L’AzA est première ligne pour la rosacée inflammatoire et la PIH chez peaux de couleur grâce à son profil anti-inflammatoire (inhibition TLR-2/NF-κB), absence de rebond, tolérance élevée et absence d’hypochromie paradoxale. Données récentes confirment l’inhibition TLR-2/NF-κB comme mécanisme clé anti-inflammatoire.
6️⃣ Tolérance, irritation et photosensibilité avancée
L’AzA n’augmente pas significativement la photosensibilité UV (contrairement aux rétinoïdes). Aucune induction notable de cytokines pro-inflammatoires (TNF-α, IL-1) dans explants ou modèles 3D à pH 4,5-5,0.
Le gel micronisé 15 % est mieux toléré (moins de picotements/irritation) que la crème 20 % grâce à : concentration totale moindre, véhicule aqueux non-occlusif, pH optimisé (~4,9) et forme ionisée majoritaire (moins irritante en surface). L’ionisation réduit l’irritation tout en maintenant l’efficacité.
7️⃣ Concentrations vs % réel actif et biodisponibilité
Les % déclarés (15 % vs 20 %) sont trompeurs sans préciser micronisation, pH final et % libre biodisponible. Le gel 15 % micronisé délivre 25-30 % d’AzA dans les couches viables (vs ~3-4 % pour crème 20 % standard) grâce à la solubilisation et au véhicule. Son activité biologique est donc supérieure ou équivalente malgré la concentration moindre.
8️⃣ Antibactérien et anti-inflammatoire pH-dépendant
L’activité antibactérienne (C. acnes, Staphylococcus spp.) et anti-inflammatoire est pH-dépendante : maximale en milieu acide (pH ~4-5, micro-environnement acné/rosacée). À pH 4 vs 6, uptake bactérien ×14 ; perturbation du ΔpH transmembranaire (44 % réduction à pH 4,0). Cela explique le ciblage sélectif des zones pathologiques acides sans affecter la flore commensale normale.
9️⃣ Anti-mélanogenèse et hyperpigmentation
Données récentes : inhibition compétitive de la tyrosinase (mécanisme principal, Ki non quantifié précisément dans les revues mais confirmée in vitro), réduction expression MITF/TRP-1/TRP-2. Sélectivité pour mélanocytes hyperactifs (via inhibition mitochondriale). Traduction clinique : réduction significative MASI/PIH dans essais sur peaux asiatiques/africaines (Fitzpatrick IV-VI), comparable ou supérieur à hydroquinone 2-4 % avec meilleur profil tolérance.
🔟 Interactions et combinaisons avancées
Combinaisons synergiques et stables :
- Niacinamide (4-5 %) + tranexamique + antioxydants (vit.

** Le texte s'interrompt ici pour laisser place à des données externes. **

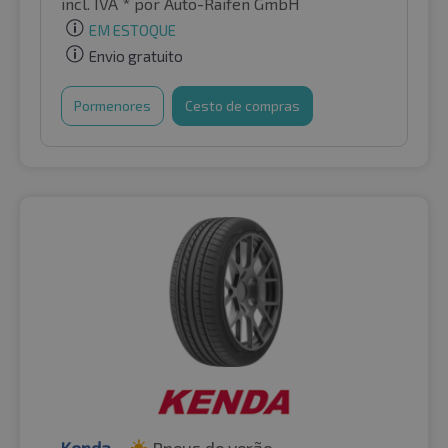
incl. IVA *
por Auto-Raifen GmbH
EM ESTOQUE
Envio gratuito
Pormenores
Cesto de compras
Kenda
Pneus de verão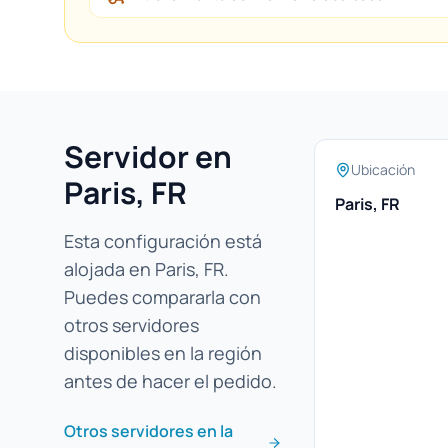
Servidor en
Ubicación
Paris, FR
Paris, FR
Esta configuración está
alojada en Paris, FR.
Puedes compararla con
otros servidores
disponibles en la región
antes de hacer el pedido.
Otros servidores en la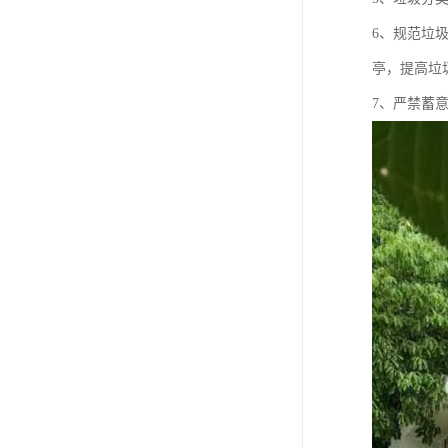
6、规范垃
亭，提高垃
7、严禁蓄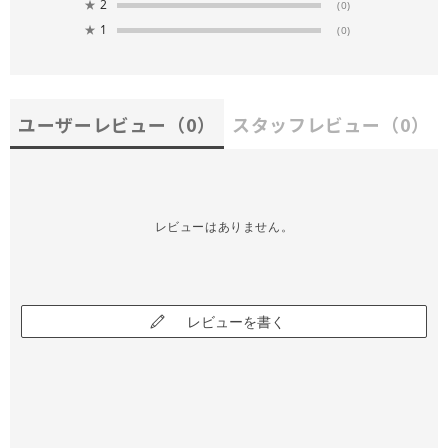
★
2
(0)
★
1
(0)
ユーザーレビュー
（0）
スタッフレビュー
（0）
レビューはありません。
レビューを書く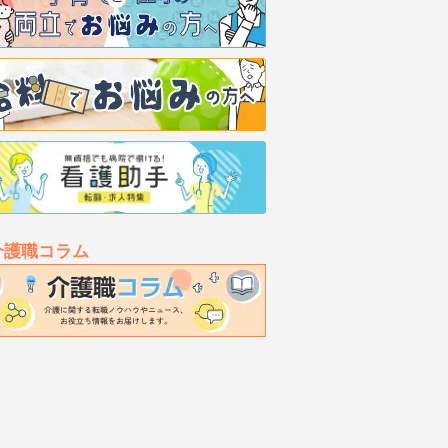
介護職コラム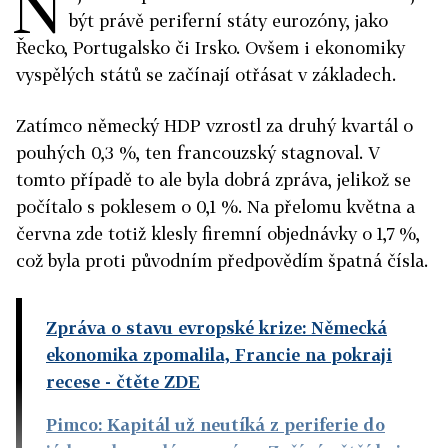
N
být právě periferní státy eurozóny, jako
Řecko, Portugalsko či Irsko. Ovšem i ekonomiky
vyspělých států se začínají otřásat v základech.
Zatímco německý HDP vzrostl za druhý kvartál o
pouhých 0,3 %, ten francouzský stagnoval. V
tomto případě to ale byla dobrá zpráva, jelikož se
počítalo s poklesem o 0,1 %. Na přelomu května a
června zde totiž klesly firemní objednávky o 1,7 %,
což byla proti původním předpovědím špatná čísla.
Zpráva o stavu evropské krize: Německá
ekonomika zpomalila, Francie na pokraji
recese
- čtěte ZDE
Pimco: Kapitál už neutíká z periferie do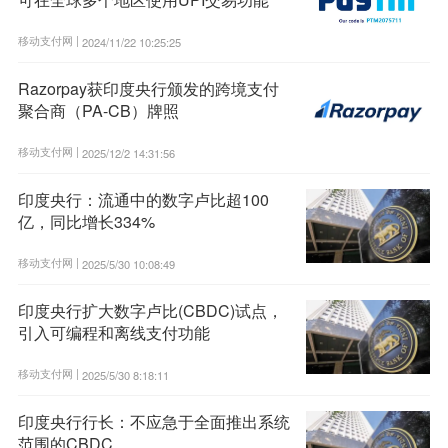
移动支付网 |
2024/11/22 10:25:25
Razorpay获印度央行颁发的跨境支付
聚合商（PA-CB）牌照
移动支付网 |
2025/12/2 14:31:56
印度央行：流通中的数字卢比超100
亿，同比增长334%
移动支付网 |
2025/5/30 10:08:49
印度央行扩大数字卢比(CBDC)试点，
引入可编程和离线支付功能
移动支付网 |
2025/5/30 8:18:11
印度央行行长：不应急于全面推出系统
范围的CBDC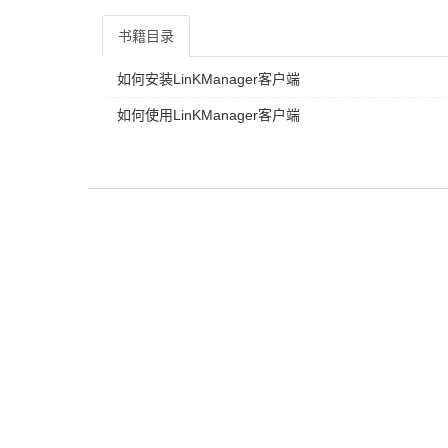
书籍目录
如何安装LinKManager客户端
如何使用LinKManager客户端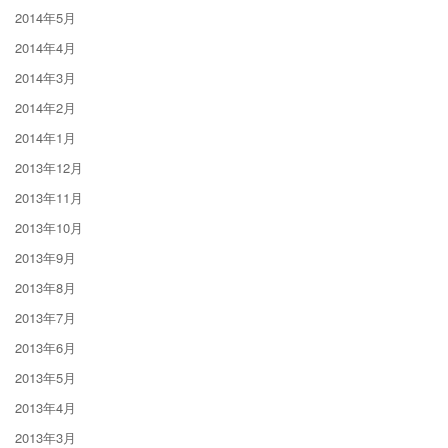
2014年5月
2014年4月
2014年3月
2014年2月
2014年1月
2013年12月
2013年11月
2013年10月
2013年9月
2013年8月
2013年7月
2013年6月
2013年5月
2013年4月
2013年3月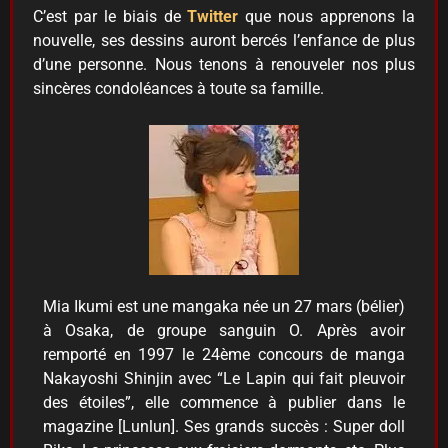
C’est par le biais de
Twitter
que nous apprenons la
nouvelle, ses dessins auront bercés l’enfance de plus
d’une personne. Nous tenons à renouveler nos plus
sincères condoléances à toute sa famille.
Mia Ikumi est une mangaka née un 27 mars (bélier)
à Osaka, de groupe sanguin O. Après avoir
remporté en 1997 le 24ème concours de manga
Nakayoshi Shinjin avec “Le Lapin qui fait pleuvoir
des étoiles”, elle commence à publier dans le
magazine [Lunlun]. Ses grands succès : Super doll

C) : ↑ efficacité anti-inflammatoire/dépigmentante, ↓ irritation.
- Rétinoïdes faible dose : amélioration comédolytique sans excès d’irritation.
Combinaisons à risque :
- BPO simultané : risque oxydation/dégradation AzA et ↑ irritation.
- AHA forts ou pH trop bas (inférieur à 4) : instabilité, irritation accrue, réduction pénétration ionisée.

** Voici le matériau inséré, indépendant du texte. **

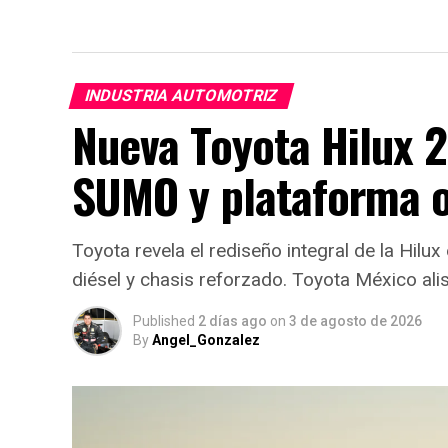
INDUSTRIA AUTOMOTRIZ
Nueva Toyota Hilux 
SUMO y plataforma 
Toyota revela el rediseño integral de la Hil
diésel y chasis reforzado. Toyota México alis
Published
2 días ago
on
3 de agosto de 2026
By
Angel_Gonzalez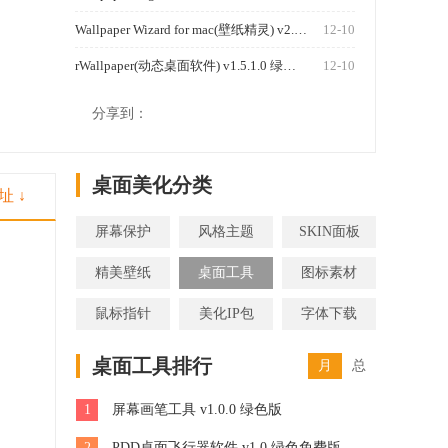
Wallpaper Wizard for mac(壁纸精灵) v2.1 官方版
12-10
rWallpaper(动态桌面软件) v1.5.1.0 绿色版
12-10
1250
分享到：
桌面美化分类
址 ↓
屏幕保护
风格主题
SKIN面板
精美壁纸
桌面工具
图标素材
鼠标指针
美化IP包
字体下载
桌面工具排行
月
总
1
屏幕画笔工具 v1.0.0 绿色版
2
PDD桌面飞行器软件 v1.0 绿色免费版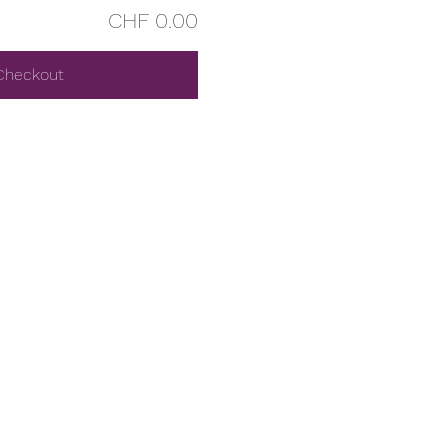
CHF 0.00
Checkout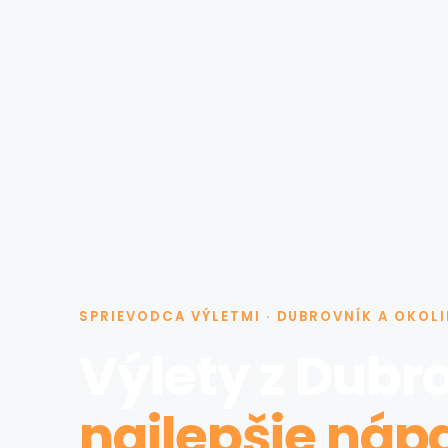
SPRIEVODCA VÝLETMI · DUBROVNÍK A OKOLI
Výlety z Dubr
najlepšie náp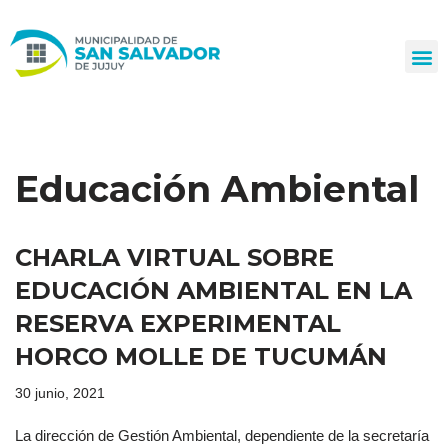
Ir
al
contenido
Educación Ambiental
CHARLA VIRTUAL SOBRE
EDUCACIÓN AMBIENTAL EN LA
RESERVA EXPERIMENTAL
HORCO MOLLE DE TUCUMÁN
30 junio, 2021
La dirección de Gestión Ambiental, dependiente de la secretaría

Données limitées sur co-application BPO/trétinoïne : pénétration AzA peu altérée, mais conversion/stabilité potentiellement réduite ; séparer les applications recommandé.
Références principales (études citées)
- Li N et al. Effect of ionization and vehicle on skin absorption... (2012).

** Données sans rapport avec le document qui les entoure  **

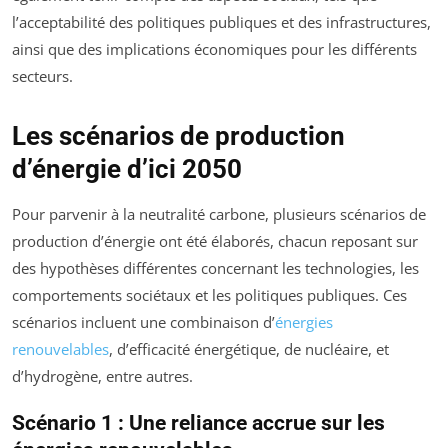
l’acceptabilité des politiques publiques et des infrastructures,
ainsi que des implications économiques pour les différents
secteurs.
Les scénarios de production
d’énergie d’ici 2050
Pour parvenir à la neutralité carbone, plusieurs scénarios de
production d’énergie ont été élaborés, chacun reposant sur
des hypothèses différentes concernant les technologies, les
comportements sociétaux et les politiques publiques. Ces
scénarios incluent une combinaison d’
énergies
renouvelables
, d’efficacité énergétique, de nucléaire, et
d’hydrogène, entre autres.
Scénario 1 : Une reliance accrue sur les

- Del Rosso JQ et al. Azelaic Acid Topical Formulations: Differentiation... (2017).
- Thiboutot D et al. Efficacy and safety of azelaic acid 15% gel... (2003).
- Elewski BE et al. A comparison of 15% azelaic acid gel... (2003).
- Feng X et al. Azelaic Acid: Mechanisms of Action and Clinical Applications (2024).
- Petrovici AG et al. A Comprehensive Review of Azelaic Acid... (2025).
- Maddin S et al. A comparison of topical azelaic acid 20% cream... (1999).
- Bojar RA et al. Disruption of the transmembrane pH gradient... (1994).
- Études supplémentaires : King et al. Systematic review (2023) ; Raina N et al. New Insights... (2023).
Ce rapport synthétise les données les plus robustes disponibles. L’AzA reste un agent polyvalent, sûr et efficace, particulièrement en formulations micronisées à pH optimisé. Consultez un dermatologue pour une utilisation personnalisée.